## Your assignment:
Within the data that follows, set down exactly the lines from the one containing "left wrist: (86, 537)" through the one containing "left eye: (536, 125)", both ends included.

## Provided data:

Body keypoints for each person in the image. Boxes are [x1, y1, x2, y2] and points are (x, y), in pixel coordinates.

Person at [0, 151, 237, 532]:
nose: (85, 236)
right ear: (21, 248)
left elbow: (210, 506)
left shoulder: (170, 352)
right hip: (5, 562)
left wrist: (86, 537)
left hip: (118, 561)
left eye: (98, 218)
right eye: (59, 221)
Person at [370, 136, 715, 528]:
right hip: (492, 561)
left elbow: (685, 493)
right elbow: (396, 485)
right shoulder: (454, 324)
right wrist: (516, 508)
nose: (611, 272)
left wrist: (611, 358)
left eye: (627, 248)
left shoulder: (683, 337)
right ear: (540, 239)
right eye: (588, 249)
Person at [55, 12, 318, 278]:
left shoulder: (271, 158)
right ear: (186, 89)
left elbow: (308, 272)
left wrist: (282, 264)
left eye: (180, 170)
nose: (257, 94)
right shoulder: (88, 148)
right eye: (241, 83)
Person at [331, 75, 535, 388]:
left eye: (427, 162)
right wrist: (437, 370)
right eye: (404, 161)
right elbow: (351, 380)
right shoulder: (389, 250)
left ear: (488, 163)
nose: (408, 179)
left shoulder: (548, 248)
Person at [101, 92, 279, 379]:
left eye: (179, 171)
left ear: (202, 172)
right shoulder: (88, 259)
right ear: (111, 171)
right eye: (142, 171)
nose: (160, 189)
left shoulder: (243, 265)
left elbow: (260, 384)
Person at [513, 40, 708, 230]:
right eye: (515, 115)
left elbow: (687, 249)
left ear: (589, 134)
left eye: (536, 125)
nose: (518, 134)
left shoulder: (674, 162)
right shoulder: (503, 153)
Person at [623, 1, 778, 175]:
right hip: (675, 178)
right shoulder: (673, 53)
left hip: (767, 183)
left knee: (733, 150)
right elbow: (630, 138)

==

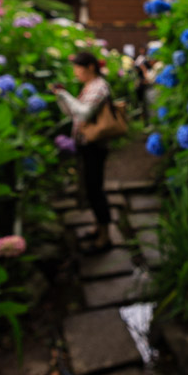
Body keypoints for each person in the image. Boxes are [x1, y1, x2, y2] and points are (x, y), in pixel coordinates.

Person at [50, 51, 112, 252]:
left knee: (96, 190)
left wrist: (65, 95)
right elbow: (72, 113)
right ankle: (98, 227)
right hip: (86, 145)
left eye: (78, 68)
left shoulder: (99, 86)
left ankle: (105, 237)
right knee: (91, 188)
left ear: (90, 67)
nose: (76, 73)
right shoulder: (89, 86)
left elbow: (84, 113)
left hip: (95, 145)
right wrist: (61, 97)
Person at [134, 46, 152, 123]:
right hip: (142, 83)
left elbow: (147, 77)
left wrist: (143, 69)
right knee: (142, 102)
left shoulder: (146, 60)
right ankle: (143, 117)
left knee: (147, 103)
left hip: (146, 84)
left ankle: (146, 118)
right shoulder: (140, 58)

## Solution for this problem:
left wrist: (86, 537)
left hip: (118, 561)
left eye: (98, 218)
right eye: (59, 221)
Person at [370, 136, 715, 528]:
right hip: (492, 561)
left elbow: (685, 493)
right elbow: (396, 485)
right shoulder: (454, 324)
right wrist: (516, 508)
nose: (611, 272)
left wrist: (611, 358)
left eye: (627, 248)
left shoulder: (683, 337)
right ear: (540, 239)
right eye: (588, 249)
Person at [55, 12, 318, 278]:
left shoulder: (271, 158)
right ear: (186, 89)
left elbow: (308, 272)
left wrist: (282, 264)
left eye: (180, 170)
nose: (257, 94)
right shoulder: (88, 148)
right eye: (241, 83)
Person at [331, 75, 535, 388]:
left eye: (427, 162)
right wrist: (437, 370)
right eye: (404, 161)
right elbow: (351, 380)
right shoulder: (389, 250)
left ear: (488, 163)
nose: (408, 179)
left shoulder: (548, 248)
Person at [101, 92, 279, 379]:
left eye: (179, 171)
left ear: (202, 172)
right shoulder: (88, 259)
right ear: (111, 171)
right eye: (142, 171)
nose: (160, 189)
left shoulder: (243, 265)
left elbow: (260, 384)
Person at [513, 40, 708, 230]:
right eye: (515, 115)
left elbow: (687, 249)
left ear: (589, 134)
left eye: (536, 125)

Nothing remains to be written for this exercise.